> [TO DO] In one to three sentences, explain what the writer of the Rabaa reflection began doing in the last three days, and what the text says resulted from it.

Reflections on Rabaa: ‘My life was changed forever’

Two years after Egypt’s Rabaa massacre, Al Jazeera journalist Abdullah Elshamy recounts his subsequent prison ordeal.

Abdullah Elshamy
Elshamy was released in June 2014 after being held without charge for 10 months [AP]

On August 14, 2013, Egyptian security forces violently dispersed a sit-in at Rabaa al-Adawiya Square in Cairo, killing an estimated 1,000 protesters. According to a report by Human Rights Watch, which deemed the Rabaa massacre “one of the world’s largest killings of demonstrators in a single day on recent history”, it was part of Egypt’s policy to use lethal force against protesters on political grounds.

Scores of others were arrested by security forces, including Al Jazeera journalist Abdullah Elshamy, who was released in June 2014 after being held without charge for 10 months. Elshamy was released after going on a hunger strike for five months.

On the second anniversary of the Rabaa massacre, Elshamy reflects on how the experience changed him, and on the ordeal still facing many of his friends in Egypt.


INTERACTIVE: Press freedom under fire


Two years ago, I witnessed the most horrific day of my life – something that has changed the way I look at life forever. 

Since being released from prison, I have been avoiding my experience and trying to detach. But over the last three days, I’ve done something that I hadn’t done since my release: I started watching videos from the day of the Rabaa massacre.

It brought back many painful memories.

> [SUPPLIED ENTRIES]
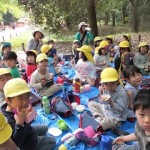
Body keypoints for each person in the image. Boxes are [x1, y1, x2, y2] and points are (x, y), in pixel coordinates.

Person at [1, 78, 56, 150]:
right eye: (20, 99)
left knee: (45, 127)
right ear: (8, 100)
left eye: (26, 97)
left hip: (28, 131)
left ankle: (33, 134)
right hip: (28, 144)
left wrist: (26, 119)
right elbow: (16, 144)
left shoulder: (16, 107)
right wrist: (20, 123)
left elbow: (26, 123)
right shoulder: (7, 120)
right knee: (53, 141)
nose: (24, 102)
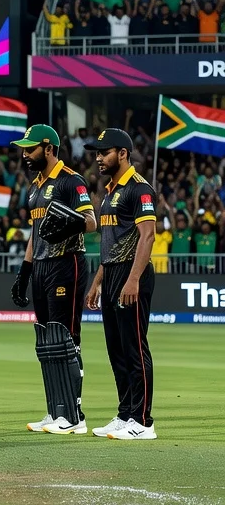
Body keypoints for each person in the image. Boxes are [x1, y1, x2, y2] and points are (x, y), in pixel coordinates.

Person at [10, 124, 98, 435]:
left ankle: (74, 415)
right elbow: (35, 234)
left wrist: (69, 225)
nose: (25, 154)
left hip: (66, 263)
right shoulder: (34, 187)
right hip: (41, 267)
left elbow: (91, 222)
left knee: (66, 340)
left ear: (48, 148)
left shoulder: (71, 180)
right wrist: (24, 273)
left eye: (30, 148)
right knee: (48, 343)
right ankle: (56, 410)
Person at [85, 128, 158, 440]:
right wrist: (97, 282)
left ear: (123, 153)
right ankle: (126, 413)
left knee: (134, 348)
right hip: (113, 274)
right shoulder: (110, 191)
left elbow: (148, 236)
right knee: (116, 350)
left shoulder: (139, 189)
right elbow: (111, 244)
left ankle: (143, 421)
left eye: (105, 152)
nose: (99, 158)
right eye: (97, 153)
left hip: (132, 274)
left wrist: (133, 279)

> [ANSWER AREA] Over the last three days, the writer started watching videos from the day of the Rabaa massacre. He had not done this since his release from prison because he had been avoiding his experience and trying to detach. Watching them brought back many painful memories.